Birth Father’s Rights in Adoption
Birth Father’s Rights and Responsibilities
If a birth father is unknown or is unwilling to sign a consent to adoption and termination of his parental rights, a summons and petition for the termination of his parental rights must be filed and notice given to terminate his rights on an involuntary basis. If there is no last know address for the birth father or alleged father, notice can be given by publication in a newspaper of general circulation in the area of his last known whereabouts. Such a petition for termination of parental rights and adoption may be filed and the process initiated before the child’s birth, but the actual termination hearing on that petition cannot be held until at least 48 hours after the child’s birth.

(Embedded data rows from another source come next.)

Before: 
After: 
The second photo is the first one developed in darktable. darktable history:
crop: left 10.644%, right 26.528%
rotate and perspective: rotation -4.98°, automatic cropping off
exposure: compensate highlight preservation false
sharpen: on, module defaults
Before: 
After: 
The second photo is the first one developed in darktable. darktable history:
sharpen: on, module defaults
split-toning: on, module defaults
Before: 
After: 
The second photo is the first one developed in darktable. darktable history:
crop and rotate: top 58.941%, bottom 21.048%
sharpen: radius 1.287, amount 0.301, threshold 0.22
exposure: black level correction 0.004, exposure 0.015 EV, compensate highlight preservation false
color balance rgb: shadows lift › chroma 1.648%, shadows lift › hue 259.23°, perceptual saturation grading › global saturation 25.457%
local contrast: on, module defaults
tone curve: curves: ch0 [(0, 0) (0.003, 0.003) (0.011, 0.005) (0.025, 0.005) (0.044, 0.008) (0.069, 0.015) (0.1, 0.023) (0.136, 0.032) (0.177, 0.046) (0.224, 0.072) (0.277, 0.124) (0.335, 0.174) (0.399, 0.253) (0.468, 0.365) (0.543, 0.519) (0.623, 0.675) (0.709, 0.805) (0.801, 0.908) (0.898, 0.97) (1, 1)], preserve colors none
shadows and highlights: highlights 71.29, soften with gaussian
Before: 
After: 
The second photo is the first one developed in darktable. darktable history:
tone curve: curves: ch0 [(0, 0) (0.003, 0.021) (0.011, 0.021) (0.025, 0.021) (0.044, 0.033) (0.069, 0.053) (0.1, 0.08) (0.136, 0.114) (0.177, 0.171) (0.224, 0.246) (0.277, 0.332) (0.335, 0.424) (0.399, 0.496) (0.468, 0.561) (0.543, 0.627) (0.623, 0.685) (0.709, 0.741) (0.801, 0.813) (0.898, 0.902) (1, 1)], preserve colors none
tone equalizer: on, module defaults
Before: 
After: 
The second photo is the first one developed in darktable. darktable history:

Notice of Summons and Hearing on Petition for Termination by Publication
If notice and personal service in not possible on an alleged birth father, sometimes called “John Doe”, this person can be notified of the petition for termination and hearing on it by mail and by publication of a Summons and Notice in a legal newspaper in the county of his last known whereabouts, or in the country where the adoption proceeding is to take place. You first make a motion to the court and obtain an order authorizing this type of notice. The statute should be checked each time to determine the proper basis and location for publication of the summons.
The adoption summons is a specialized summons and distinct from a civil summons in a number of respects. It is, for instance, a 30 day summons, and does not require a longer wait for a default as does a civil summons served in another state which usually requires 60 days before a default can be taken. (See Exhibit III)
Required contents of the Adoption Summons include:
- Date and place of birth of child
- If unborn, Expected Date of Delivery (EDD) approximate date and location of conception, identity of mother.
- Right to attorney if oppose
- If parent opposes termination and is indigent, right to attorney at state expense.
- If personally served, default can be taken in 20 days if served in Washington, 30 days if out of state.